*Dataset records*.
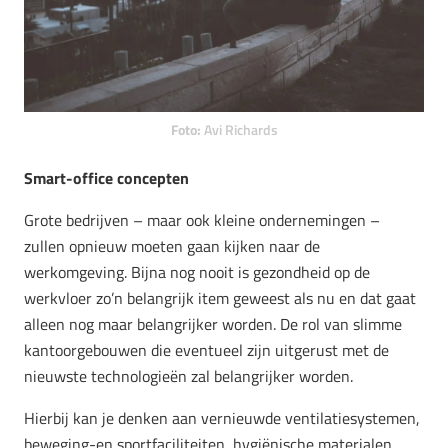
Foto:
Avi Richards
Smart-office concepten
Grote bedrijven – maar ook kleine ondernemingen –
zullen opnieuw moeten gaan kijken naar de
werkomgeving. Bijna nog nooit is gezondheid op de
werkvloer zo’n belangrijk item geweest als nu en dat gaat
alleen nog maar belangrijker worden. De rol van slimme
kantoorgebouwen die eventueel zijn uitgerust met de
nieuwste technologieën zal belangrijker worden.
Hierbij kan je denken aan vernieuwde ventilatiesystemen,
beweging-en sportfaciliteiten, hygiënische materialen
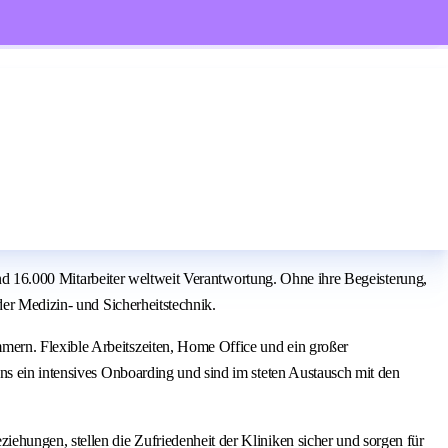
rund 16.000 Mitarbeiter weltweit Verantwortung. Ohne ihre Begeisterung,
der Medizin- und Sicherheitstechnik.
mern. Flexible Arbeitszeiten, Home Office und ein großer
ns ein intensives Onboarding und sind im steten Austausch mit den
ehungen, stellen die Zufriedenheit der Kliniken sicher und sorgen für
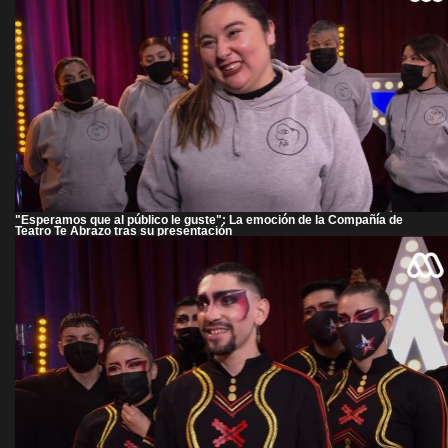
"Esperamos que al público le guste": La emoción de la Compañía de
Teatro Te Abrazo tras su presentación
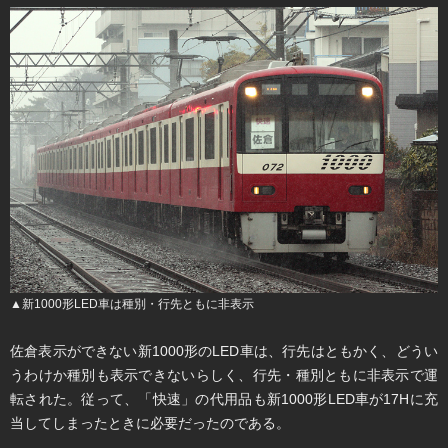
▲新1000形LED車は種別・行先ともに非表示
佐倉表示ができない新1000形のLED車は、行先はともかく、どうい
うわけか種別も表示できないらしく、行先・種別ともに非表示で運
転された。従って、「快速」の代用品も新1000形LED車が17Hに充
当してしまったときに必要だったのである。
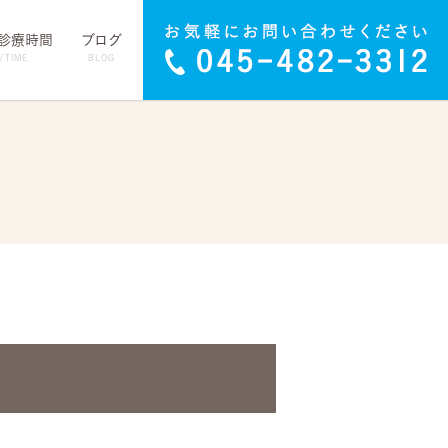
･診療時間
ブログ
/TIME
BLOG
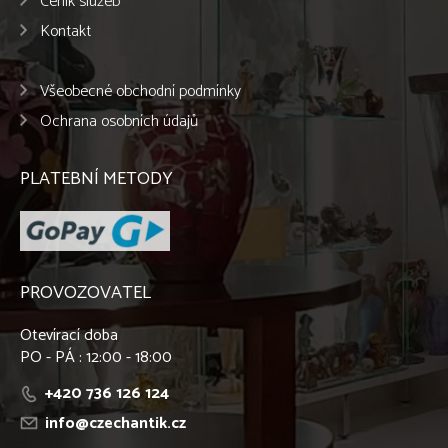
Ceník služeb
Kontakt
Všeobecné obchodní podmínky
Ochrana osobních údajů
PLATEBNÍ METODY
PROVOZOVATEL
Otevírací doba
PO - PÁ : 12:00 - 18:00
+420 736 126 124
info@czechantik.cz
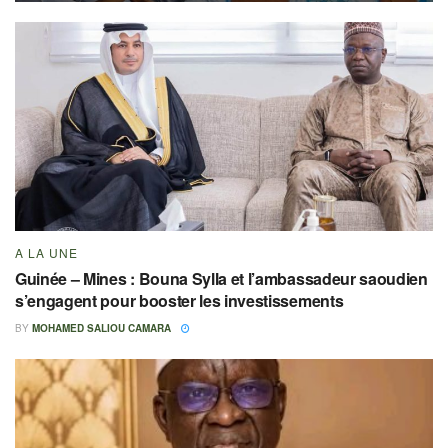
A LA UNE
Guinée – Mines : Bouna Sylla et l’ambassadeur saoudien
s’engagent pour booster les investissements
BY
MOHAMED SALIOU CAMARA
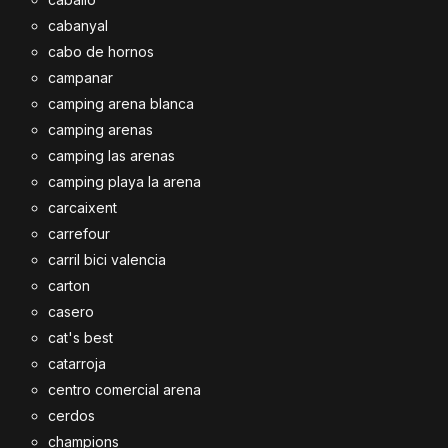
cabanyal
cabo de hornos
campanar
camping arena blanca
camping arenas
camping las arenas
camping playa la arena
carcaixent
carrefour
carril bici valencia
carton
casero
cat's best
catarroja
centro comercial arena
cerdos
champions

*Exercise brief*.
Using the listing above, repeat word for word each line from the one with "Všeobecné obchodní podmínky" down to the one with "camping arenas", both included. Omit all pictures.

*Expected output*.
Všeobecné obchodní podmínky
Ochrana osobních údajů
PLATEBNÍ METODY
PROVOZOVATEL
Otevírací doba
PO - PÁ : 12:00 - 18:00
+420 736 126 124
info@czechantik.cz
A LA UNE
Guinée – Mines : Bouna Sylla et l’ambassadeur saoudien
s’engagent pour booster les investissements
BY
MOHAMED SALIOU CAMARA
cabanyal
cabo de hornos
campanar
camping arena blanca
camping arenas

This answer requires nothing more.